The transients discussed above are transients arising from the temporary blockage of flow within an HPLC or VHPLC system as a result of injector actuation. An additional aspect of sample injection is the transient behavior associated with the pressurization of the sample loop contents, corresponding to the charging of the sample loop fluid capacitance. The magnitude of this transient is a function of sample loop volume, air gap volume (if used), system operating pressure, and the compositions of the sample diluent and mobile phase. Its time-course is affected by the configuration of the fluid conduits upstream and downstream of the sample injector. Whereas the transient in mobile phase flow or pressure associated with flow blockage is substantially similar for both state transitions of the sample injector (LOAD to INJECT and INJECT to LOAD), the loop charging transient is manifested in the LOAD to INJECT transition. The behavior arises from the fluid current inrush which pressurizes the sample loop contents from atmospheric pressure to system operating pressure, typically in a timeframe of one to several milliseconds.

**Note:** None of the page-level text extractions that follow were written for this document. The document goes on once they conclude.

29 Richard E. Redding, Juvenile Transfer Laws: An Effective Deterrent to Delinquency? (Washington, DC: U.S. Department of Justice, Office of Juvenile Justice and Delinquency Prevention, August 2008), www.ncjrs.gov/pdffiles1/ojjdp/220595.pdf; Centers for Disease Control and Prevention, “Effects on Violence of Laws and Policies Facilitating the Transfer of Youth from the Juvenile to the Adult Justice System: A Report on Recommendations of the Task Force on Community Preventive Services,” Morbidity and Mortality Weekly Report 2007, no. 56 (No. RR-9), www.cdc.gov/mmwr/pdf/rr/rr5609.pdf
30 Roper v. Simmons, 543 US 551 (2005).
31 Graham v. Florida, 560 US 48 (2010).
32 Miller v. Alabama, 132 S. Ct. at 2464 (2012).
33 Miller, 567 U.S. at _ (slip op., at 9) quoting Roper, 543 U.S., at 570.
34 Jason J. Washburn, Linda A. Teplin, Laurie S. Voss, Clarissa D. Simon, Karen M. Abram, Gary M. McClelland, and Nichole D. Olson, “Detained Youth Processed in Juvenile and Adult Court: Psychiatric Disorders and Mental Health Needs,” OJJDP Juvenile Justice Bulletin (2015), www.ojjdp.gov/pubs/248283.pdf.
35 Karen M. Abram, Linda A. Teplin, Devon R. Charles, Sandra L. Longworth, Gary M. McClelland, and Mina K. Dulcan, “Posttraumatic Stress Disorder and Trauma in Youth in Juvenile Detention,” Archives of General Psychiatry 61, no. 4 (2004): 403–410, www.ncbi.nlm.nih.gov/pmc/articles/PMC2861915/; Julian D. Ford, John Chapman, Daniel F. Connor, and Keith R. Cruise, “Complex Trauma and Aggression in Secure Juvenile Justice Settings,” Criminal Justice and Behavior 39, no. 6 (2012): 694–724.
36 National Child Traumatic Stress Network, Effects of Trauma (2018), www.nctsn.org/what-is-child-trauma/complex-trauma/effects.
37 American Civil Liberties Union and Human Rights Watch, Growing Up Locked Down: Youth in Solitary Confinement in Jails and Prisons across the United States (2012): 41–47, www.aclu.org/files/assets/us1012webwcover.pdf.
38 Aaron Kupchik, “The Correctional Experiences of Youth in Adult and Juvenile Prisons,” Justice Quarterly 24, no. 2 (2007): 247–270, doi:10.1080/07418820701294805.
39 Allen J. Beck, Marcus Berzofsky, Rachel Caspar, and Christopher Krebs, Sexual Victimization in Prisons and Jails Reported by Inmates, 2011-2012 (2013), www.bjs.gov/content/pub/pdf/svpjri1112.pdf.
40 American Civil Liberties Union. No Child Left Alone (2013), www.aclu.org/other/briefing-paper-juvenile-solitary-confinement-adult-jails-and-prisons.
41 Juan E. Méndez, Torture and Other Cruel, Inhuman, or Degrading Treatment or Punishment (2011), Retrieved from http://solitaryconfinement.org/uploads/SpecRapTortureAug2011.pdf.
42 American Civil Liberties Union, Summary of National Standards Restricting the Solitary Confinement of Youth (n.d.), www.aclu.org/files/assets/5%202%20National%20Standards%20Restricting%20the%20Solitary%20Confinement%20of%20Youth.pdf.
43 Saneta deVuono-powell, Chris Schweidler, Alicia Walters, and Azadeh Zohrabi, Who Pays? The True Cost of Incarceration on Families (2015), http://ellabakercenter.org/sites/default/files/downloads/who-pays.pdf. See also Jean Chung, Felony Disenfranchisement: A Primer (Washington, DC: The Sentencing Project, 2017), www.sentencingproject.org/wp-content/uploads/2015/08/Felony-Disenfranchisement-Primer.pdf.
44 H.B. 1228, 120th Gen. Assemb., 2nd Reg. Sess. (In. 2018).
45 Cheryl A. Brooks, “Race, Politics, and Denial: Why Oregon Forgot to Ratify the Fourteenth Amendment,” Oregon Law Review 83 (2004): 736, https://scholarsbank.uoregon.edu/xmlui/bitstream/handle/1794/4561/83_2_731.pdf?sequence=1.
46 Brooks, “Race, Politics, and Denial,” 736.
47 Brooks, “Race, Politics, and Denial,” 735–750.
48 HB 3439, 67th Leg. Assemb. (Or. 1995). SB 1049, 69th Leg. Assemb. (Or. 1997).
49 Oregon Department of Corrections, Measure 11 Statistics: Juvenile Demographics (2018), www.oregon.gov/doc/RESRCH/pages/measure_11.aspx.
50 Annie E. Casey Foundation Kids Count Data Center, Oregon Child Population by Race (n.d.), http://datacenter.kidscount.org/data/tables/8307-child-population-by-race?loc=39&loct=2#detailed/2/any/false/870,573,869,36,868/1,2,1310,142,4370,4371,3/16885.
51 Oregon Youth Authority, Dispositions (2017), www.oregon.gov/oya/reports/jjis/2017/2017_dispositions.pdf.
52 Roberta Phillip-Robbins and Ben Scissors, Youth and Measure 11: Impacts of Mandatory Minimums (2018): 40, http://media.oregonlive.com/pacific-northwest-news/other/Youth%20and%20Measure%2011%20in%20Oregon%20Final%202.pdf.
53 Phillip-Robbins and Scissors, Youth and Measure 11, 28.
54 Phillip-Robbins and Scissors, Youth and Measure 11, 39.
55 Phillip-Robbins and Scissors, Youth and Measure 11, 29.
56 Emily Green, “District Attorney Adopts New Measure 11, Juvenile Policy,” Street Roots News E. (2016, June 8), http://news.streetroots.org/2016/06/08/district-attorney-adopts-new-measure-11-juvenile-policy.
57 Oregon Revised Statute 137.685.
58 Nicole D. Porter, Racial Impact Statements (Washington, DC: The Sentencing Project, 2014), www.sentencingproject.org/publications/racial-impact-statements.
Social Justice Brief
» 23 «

Depending upon the configuration of the upstream and downstream fluid conduits, that inrush current may be transiently sourced from both the column head and pump capacitances. When the sample loop is taken off-line during the INJECT to LOAD transition, a rapid decompression of the pressurized loop contents occurs, but that discharge current is directed toward other system components and is substantially invisible to the column. While the resistive bypass injector configuration substantially circumvents the problem of flow blockage transients, it shares with the shear seal injection valve the undesirable characteristic of causing a loop charging transient when the un-pressurized sample is exposed to system pressure. In a VHPLC system, the loop charging transient may be the dominant transient associated with sample injection, and under worst-case conditions of a large sample loop with air-gaps present, may result in a nearly instantaneous and substantially complete depressurization of the column head, with attendant destructive impact upon the column.